Top of Dataset
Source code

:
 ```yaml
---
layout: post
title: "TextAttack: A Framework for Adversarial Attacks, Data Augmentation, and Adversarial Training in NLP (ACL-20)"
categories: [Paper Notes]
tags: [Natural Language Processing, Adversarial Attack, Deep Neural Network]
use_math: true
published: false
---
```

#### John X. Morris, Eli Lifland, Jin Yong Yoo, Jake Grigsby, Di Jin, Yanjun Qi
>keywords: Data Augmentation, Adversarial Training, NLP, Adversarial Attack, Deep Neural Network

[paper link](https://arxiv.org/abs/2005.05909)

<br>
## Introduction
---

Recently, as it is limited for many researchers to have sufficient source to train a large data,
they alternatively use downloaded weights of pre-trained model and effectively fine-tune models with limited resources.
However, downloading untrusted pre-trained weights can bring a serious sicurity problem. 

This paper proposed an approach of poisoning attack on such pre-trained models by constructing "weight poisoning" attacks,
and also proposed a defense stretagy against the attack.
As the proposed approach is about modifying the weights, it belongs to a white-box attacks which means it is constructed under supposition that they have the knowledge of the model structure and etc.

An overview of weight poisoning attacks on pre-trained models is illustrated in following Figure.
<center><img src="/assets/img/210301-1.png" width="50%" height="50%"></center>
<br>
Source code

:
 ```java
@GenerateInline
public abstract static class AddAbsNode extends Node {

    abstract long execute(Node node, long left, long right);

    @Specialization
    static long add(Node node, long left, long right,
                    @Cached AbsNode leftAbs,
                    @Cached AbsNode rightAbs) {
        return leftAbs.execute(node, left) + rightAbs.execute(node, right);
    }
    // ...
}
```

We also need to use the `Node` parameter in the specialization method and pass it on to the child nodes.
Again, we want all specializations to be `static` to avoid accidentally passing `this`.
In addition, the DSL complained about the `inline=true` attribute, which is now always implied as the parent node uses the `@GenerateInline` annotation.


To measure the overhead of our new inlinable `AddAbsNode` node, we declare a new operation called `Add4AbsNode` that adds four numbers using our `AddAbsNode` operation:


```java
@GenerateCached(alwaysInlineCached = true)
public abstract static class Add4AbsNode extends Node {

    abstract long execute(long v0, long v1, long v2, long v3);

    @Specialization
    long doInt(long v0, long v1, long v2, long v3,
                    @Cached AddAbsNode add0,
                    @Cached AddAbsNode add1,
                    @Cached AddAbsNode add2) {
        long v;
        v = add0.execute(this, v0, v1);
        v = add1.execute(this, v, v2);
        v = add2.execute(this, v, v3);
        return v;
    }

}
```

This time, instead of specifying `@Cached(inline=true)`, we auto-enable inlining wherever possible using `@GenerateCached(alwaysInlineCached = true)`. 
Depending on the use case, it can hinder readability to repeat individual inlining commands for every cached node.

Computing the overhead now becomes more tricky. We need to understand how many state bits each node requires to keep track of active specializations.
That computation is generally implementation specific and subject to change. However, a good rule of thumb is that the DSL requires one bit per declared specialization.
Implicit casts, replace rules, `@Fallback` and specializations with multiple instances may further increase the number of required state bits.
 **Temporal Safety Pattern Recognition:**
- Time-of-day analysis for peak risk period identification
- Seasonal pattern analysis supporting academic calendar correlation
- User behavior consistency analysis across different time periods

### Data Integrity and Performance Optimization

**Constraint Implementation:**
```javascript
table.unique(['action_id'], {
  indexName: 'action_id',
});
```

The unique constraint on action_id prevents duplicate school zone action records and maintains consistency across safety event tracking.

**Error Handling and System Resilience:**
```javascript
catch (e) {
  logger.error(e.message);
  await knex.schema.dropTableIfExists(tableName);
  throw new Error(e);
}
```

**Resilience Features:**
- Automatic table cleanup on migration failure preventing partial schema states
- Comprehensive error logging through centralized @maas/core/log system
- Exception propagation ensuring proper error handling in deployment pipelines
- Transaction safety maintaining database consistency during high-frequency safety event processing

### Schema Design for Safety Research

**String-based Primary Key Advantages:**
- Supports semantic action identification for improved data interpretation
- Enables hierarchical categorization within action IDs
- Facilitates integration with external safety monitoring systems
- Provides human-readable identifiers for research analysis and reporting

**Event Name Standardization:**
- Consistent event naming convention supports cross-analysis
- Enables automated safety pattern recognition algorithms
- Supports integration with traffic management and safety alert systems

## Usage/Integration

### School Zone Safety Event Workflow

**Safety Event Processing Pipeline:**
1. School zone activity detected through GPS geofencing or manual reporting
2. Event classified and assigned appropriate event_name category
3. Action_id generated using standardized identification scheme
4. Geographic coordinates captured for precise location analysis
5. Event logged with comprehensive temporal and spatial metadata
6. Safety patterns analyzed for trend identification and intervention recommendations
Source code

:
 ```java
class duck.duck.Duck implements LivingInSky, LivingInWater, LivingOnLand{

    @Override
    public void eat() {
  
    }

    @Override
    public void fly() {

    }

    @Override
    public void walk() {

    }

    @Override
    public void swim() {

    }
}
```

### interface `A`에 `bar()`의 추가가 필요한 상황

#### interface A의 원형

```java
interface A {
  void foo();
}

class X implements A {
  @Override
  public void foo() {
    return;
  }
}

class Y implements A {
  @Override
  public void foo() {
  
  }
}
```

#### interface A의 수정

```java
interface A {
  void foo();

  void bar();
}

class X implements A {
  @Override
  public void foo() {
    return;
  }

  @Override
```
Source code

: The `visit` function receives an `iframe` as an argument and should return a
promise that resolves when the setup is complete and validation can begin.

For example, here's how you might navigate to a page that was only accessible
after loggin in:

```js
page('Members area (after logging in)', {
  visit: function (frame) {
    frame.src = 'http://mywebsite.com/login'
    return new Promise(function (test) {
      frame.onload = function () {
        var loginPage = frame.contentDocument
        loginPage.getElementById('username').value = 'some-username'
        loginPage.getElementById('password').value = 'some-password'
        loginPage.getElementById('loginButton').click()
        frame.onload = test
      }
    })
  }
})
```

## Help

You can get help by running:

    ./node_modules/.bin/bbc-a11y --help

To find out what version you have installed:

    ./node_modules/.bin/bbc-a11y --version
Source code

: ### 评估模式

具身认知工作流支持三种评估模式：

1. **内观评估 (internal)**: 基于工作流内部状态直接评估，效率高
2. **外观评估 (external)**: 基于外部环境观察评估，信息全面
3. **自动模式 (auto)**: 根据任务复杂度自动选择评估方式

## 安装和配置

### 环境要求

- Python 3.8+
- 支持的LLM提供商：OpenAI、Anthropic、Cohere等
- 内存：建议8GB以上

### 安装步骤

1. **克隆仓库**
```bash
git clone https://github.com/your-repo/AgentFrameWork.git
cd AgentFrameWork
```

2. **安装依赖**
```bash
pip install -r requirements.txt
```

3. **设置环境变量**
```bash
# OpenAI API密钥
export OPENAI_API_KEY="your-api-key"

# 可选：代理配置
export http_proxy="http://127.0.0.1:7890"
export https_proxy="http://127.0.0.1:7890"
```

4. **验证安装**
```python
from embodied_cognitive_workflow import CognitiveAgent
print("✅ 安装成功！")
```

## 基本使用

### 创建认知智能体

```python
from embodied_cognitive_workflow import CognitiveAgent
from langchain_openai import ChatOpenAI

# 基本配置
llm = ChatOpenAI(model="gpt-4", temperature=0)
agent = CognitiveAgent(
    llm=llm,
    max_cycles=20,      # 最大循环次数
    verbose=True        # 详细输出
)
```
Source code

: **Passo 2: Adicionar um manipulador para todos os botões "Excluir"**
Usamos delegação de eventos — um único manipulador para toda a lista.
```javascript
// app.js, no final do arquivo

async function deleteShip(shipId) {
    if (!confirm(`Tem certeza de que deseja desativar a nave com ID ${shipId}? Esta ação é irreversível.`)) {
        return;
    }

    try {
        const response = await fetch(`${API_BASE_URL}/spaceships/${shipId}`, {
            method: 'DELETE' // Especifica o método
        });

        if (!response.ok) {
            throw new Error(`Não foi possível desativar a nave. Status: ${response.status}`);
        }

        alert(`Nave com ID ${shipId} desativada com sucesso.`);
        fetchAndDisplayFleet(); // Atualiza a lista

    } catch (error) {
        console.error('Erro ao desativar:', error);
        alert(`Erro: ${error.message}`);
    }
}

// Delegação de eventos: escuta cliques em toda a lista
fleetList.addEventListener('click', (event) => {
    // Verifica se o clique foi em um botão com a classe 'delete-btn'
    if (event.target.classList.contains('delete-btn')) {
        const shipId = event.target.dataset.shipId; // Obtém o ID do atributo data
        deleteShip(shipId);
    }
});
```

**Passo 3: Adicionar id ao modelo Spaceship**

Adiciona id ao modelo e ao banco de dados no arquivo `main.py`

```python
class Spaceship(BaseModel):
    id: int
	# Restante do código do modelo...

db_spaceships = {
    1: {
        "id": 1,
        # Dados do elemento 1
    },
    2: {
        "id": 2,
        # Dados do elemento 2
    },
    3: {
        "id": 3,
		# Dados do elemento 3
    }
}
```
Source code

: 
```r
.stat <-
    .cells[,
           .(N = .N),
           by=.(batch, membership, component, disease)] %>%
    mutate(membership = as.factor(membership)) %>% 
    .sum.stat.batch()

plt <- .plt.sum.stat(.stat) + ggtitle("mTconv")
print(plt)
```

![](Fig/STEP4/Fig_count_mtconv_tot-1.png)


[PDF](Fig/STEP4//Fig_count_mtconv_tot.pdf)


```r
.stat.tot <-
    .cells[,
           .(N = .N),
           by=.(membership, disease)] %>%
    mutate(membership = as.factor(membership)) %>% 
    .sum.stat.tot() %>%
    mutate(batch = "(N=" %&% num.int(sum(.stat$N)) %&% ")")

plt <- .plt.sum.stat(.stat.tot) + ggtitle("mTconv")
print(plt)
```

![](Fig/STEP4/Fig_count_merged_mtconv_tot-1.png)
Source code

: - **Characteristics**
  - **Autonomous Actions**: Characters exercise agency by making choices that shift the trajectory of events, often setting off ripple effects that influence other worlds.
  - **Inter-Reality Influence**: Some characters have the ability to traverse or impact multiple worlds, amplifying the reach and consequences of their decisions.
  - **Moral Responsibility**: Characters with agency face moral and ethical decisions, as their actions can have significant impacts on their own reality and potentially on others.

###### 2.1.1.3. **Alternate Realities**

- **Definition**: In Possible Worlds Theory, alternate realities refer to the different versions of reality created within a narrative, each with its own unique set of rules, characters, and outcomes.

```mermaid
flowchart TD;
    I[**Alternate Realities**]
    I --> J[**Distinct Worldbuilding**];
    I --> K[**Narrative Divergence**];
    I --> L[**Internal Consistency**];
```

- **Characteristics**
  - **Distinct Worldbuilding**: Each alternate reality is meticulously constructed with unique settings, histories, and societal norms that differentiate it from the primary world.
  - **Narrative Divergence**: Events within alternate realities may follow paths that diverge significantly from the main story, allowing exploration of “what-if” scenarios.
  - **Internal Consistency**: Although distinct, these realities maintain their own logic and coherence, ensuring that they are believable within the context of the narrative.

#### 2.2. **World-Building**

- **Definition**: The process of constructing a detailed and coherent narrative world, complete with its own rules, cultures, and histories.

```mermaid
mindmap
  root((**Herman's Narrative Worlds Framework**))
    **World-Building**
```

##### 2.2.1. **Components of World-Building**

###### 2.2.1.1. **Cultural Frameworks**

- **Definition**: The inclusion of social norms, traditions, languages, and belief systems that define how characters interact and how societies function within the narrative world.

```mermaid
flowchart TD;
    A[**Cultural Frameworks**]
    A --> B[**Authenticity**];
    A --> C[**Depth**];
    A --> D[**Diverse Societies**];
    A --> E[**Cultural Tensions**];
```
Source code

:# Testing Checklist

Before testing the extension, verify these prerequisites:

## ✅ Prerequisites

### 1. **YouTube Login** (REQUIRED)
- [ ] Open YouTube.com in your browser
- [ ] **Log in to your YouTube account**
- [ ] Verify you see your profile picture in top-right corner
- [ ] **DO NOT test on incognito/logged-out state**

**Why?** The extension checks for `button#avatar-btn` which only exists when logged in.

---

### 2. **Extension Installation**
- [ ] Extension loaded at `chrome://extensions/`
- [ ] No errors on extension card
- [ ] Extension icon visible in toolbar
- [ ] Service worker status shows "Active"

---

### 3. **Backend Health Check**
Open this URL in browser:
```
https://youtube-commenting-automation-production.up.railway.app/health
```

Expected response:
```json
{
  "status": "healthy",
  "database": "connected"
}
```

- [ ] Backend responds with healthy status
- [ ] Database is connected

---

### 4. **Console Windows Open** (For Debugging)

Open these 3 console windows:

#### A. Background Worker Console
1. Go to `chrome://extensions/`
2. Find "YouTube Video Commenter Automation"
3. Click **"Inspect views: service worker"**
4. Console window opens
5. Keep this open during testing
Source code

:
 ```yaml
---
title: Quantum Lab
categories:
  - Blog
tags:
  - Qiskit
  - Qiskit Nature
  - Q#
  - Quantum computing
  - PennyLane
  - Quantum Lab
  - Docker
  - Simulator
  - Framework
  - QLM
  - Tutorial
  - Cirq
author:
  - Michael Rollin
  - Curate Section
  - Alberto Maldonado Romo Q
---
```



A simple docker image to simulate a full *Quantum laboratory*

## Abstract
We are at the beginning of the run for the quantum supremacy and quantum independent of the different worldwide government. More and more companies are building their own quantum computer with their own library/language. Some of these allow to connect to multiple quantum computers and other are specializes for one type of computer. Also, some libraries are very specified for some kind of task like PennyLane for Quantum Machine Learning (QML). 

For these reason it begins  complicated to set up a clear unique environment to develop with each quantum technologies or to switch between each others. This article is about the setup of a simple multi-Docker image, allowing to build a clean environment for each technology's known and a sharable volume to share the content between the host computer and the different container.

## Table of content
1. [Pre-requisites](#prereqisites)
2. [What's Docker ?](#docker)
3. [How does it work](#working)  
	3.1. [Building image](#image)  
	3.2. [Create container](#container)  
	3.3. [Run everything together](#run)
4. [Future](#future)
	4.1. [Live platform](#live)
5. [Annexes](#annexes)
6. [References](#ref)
Bottom of Dataset
> _What is being asked_
The first line of the entries above and every line after it, up to and including the line with "However, downloading untrusted", should be set down exactly.

> _Solution to the exercise_
Source code

:
 ```yaml
---
layout: post
title: "TextAttack: A Framework for Adversarial Attacks, Data Augmentation, and Adversarial Training in NLP (ACL-20)"
categories: [Paper Notes]
tags: [Natural Language Processing, Adversarial Attack, Deep Neural Network]
use_math: true
published: false
---
```

#### John X. Morris, Eli Lifland, Jin Yong Yoo, Jake Grigsby, Di Jin, Yanjun Qi
>keywords: Data Augmentation, Adversarial Training, NLP, Adversarial Attack, Deep Neural Network

[paper link](https://arxiv.org/abs/2005.05909)

<br>
## Introduction
---

Recently, as it is limited for many researchers to have sufficient source to train a large data,
they alternatively use downloaded weights of pre-trained model and effectively fine-tune models with limited resources.
However, downloading untrusted pre-trained weights can bring a serious sicurity problem. 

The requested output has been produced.